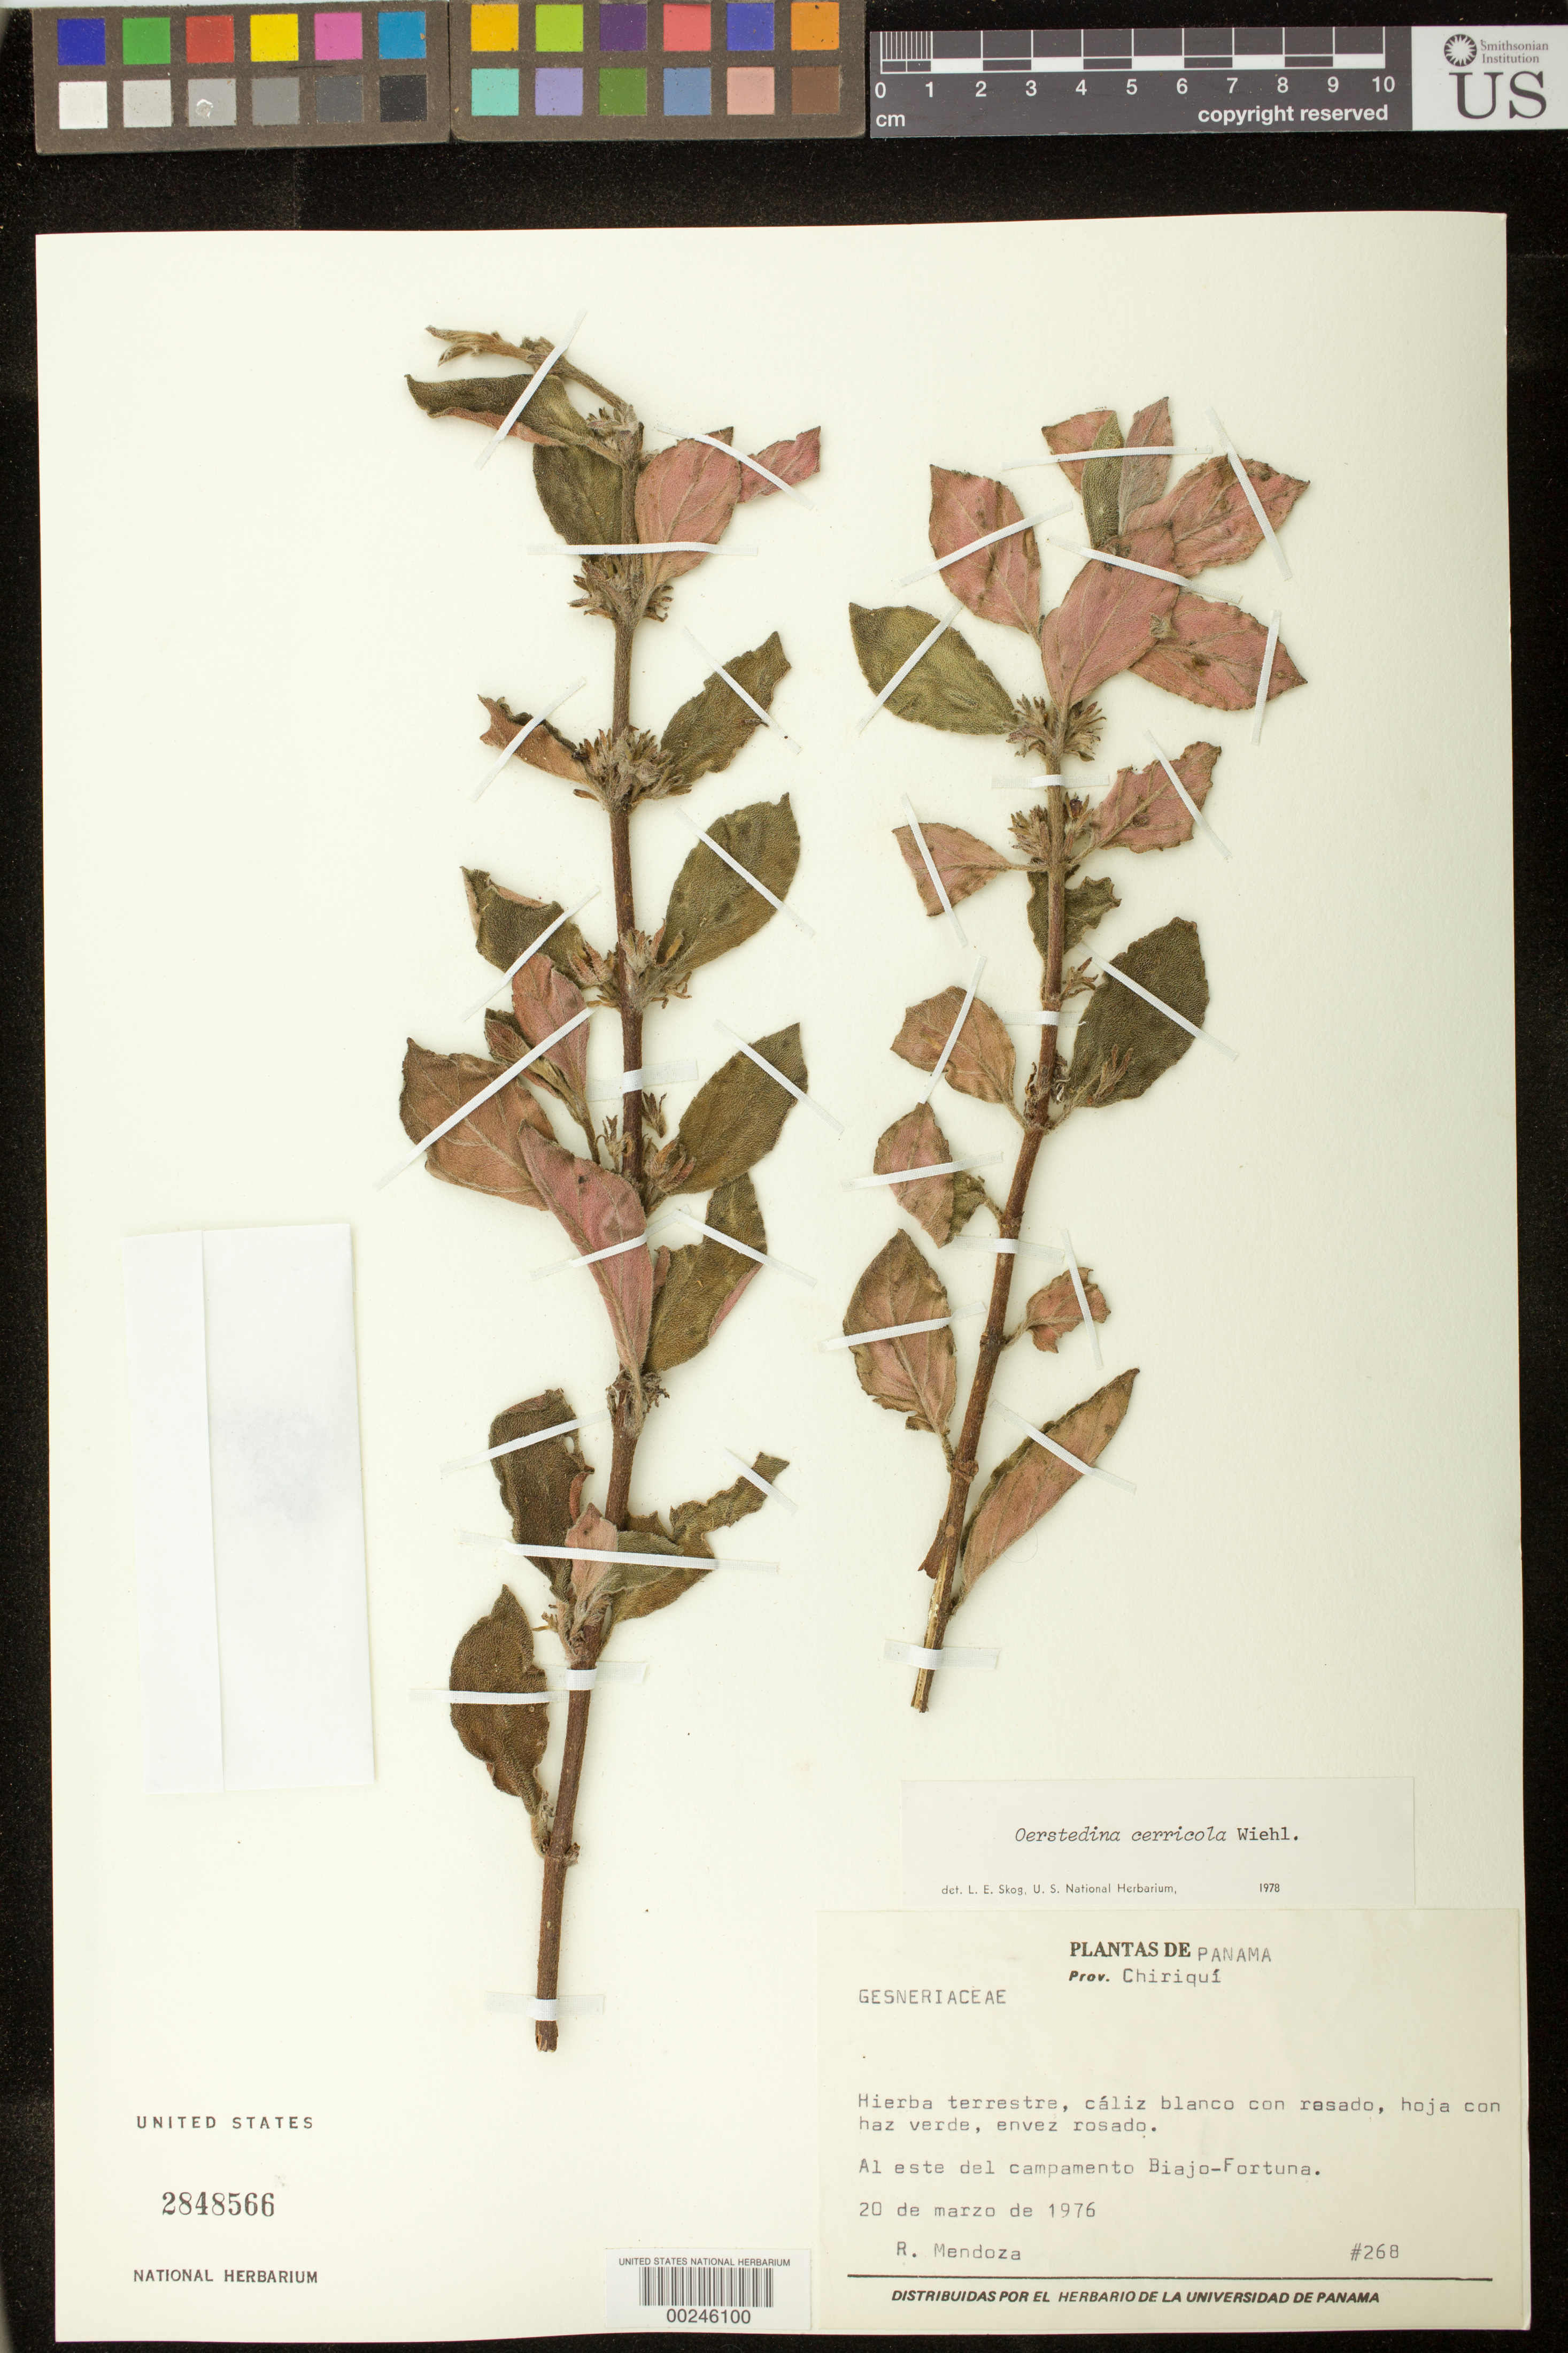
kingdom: Plantae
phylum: Tracheophyta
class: Magnoliopsida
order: Lamiales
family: Gesneriaceae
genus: Oerstedina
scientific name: Oerstedina cerricola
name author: Wiehler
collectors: R. Mendoza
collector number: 268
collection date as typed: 20 Mar 1976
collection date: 1976-03-20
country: Panama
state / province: Chiriquí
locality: E of Biajo-Fortuna camp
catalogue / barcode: US 2848566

____

WHAT TO DO: Can you output each line of the material above as a Markdown table with the columns No. and Entry, numbering the rows and dropping any blank lines? Leave the picture out.

EXERCISE RESULT:
| No. | Entry |
|---|---|
| 1 | kingdom: Plantae |
| 2 | phylum: Tracheophyta |
| 3 | class: Magnoliopsida |
| 4 | order: Lamiales |
| 5 | family: Gesneriaceae |
| 6 | genus: Oerstedina |
| 7 | scientific name: Oerstedina cerricola |
| 8 | name author: Wiehler |
| 9 | collectors: R. Mendoza |
| 10 | collector number: 268 |
| 11 | collection date as typed: 20 Mar 1976 |
| 12 | collection date: 1976-03-20 |
| 13 | country: Panama |
| 14 | state / province: Chiriquí |
| 15 | locality: E of Biajo-Fortuna camp |
| 16 | catalogue / barcode: US 2848566 |